== Challenge ==
Copy out all of the material below, replacing every "collectors" with "collected by" and keeping the rest unchanged.

[Stored items from a collection]
════════

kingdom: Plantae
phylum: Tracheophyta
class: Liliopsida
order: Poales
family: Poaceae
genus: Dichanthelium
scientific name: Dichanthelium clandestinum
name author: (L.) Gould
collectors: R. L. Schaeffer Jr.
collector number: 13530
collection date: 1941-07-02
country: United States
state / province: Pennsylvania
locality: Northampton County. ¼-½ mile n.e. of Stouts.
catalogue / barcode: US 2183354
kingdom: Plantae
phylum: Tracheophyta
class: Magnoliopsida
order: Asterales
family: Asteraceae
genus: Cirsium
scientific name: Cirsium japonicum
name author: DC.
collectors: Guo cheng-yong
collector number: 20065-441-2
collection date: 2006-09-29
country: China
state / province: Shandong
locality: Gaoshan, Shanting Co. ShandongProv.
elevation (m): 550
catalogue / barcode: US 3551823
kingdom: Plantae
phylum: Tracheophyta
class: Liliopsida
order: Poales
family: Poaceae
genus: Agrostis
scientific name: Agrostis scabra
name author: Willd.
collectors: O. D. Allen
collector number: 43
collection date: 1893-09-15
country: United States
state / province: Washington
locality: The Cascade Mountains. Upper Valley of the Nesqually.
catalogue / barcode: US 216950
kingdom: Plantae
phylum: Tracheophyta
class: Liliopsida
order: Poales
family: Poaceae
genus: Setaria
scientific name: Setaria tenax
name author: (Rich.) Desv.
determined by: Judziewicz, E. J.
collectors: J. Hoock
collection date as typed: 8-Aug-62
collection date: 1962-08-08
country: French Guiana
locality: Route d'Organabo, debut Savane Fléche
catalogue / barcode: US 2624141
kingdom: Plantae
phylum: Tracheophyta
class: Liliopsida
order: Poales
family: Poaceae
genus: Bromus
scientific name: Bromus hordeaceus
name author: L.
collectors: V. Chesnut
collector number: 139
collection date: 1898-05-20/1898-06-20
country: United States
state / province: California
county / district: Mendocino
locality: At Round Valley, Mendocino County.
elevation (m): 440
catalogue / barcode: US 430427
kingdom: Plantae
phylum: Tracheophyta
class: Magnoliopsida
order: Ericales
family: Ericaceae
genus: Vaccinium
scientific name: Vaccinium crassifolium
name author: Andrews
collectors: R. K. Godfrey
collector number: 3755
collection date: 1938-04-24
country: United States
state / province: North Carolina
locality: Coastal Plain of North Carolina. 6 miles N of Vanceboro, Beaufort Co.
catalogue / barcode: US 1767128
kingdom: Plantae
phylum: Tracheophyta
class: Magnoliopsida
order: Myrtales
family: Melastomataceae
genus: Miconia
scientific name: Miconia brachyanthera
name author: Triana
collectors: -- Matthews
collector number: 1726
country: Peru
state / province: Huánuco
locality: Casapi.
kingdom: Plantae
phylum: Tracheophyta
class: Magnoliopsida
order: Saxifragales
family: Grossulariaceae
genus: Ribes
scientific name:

════════

== Output of the task ==
kingdom: Plantae
phylum: Tracheophyta
class: Liliopsida
order: Poales
family: Poaceae
genus: Dichanthelium
scientific name: Dichanthelium clandestinum
name author: (L.) Gould
collected by: R. L. Schaeffer Jr.
collector number: 13530
collection date: 1941-07-02
country: United States
state / province: Pennsylvania
locality: Northampton County. ¼-½ mile n.e. of Stouts.
catalogue / barcode: US 2183354
kingdom: Plantae
phylum: Tracheophyta
class: Magnoliopsida
order: Asterales
family: Asteraceae
genus: Cirsium
scientific name: Cirsium japonicum
name author: DC.
collected by: Guo cheng-yong
collector number: 20065-441-2
collection date: 2006-09-29
country: China
state / province: Shandong
locality: Gaoshan, Shanting Co. ShandongProv.
elevation (m): 550
catalogue / barcode: US 3551823
kingdom: Plantae
phylum: Tracheophyta
class: Liliopsida
order: Poales
family: Poaceae
genus: Agrostis
scientific name: Agrostis scabra
name author: Willd.
collected by: O. D. Allen
collector number: 43
collection date: 1893-09-15
country: United States
state / province: Washington
locality: The Cascade Mountains. Upper Valley of the Nesqually.
catalogue / barcode: US 216950
kingdom: Plantae
phylum: Tracheophyta
class: Liliopsida
order: Poales
family: Poaceae
genus: Setaria
scientific name: Setaria tenax
name author: (Rich.) Desv.
determined by: Judziewicz, E. J.
collected by: J. Hoock
collection date as typed: 8-Aug-62
collection date: 1962-08-08
country: French Guiana
locality: Route d'Organabo, debut Savane Fléche
catalogue / barcode: US 2624141
kingdom: Plantae
phylum: Tracheophyta
class: Liliopsida
order: Poales
family: Poaceae
genus: Bromus
scientific name: Bromus hordeaceus
name author: L.
collected by: V. Chesnut
collector number: 139
collection date: 1898-05-20/1898-06-20
country: United States
state / province: California
county / district: Mendocino
locality: At Round Valley, Mendocino County.
elevation (m): 440
catalogue / barcode: US 430427
kingdom: Plantae
phylum: Tracheophyta
class: Magnoliopsida
order: Ericales
family: Ericaceae
genus: Vaccinium
scientific name: Vaccinium crassifolium
name author: Andrews
collected by: R. K. Godfrey
collector number: 3755
collection date: 1938-04-24
country: United States
state / province: North Carolina
locality: Coastal Plain of North Carolina. 6 miles N of Vanceboro, Beaufort Co.
catalogue / barcode: US 1767128
kingdom: Plantae
phylum: Tracheophyta
class: Magnoliopsida
order: Myrtales
family: Melastomataceae
genus: Miconia
scientific name: Miconia brachyanthera
name author: Triana
collected by: -- Matthews
collector number: 1726
country: Peru
state / province: Huánuco
locality: Casapi.
kingdom: Plantae
phylum: Tracheophyta
class: Magnoliopsida
order: Saxifragales
family: Grossulariaceae
genus: Ribes
scientific name:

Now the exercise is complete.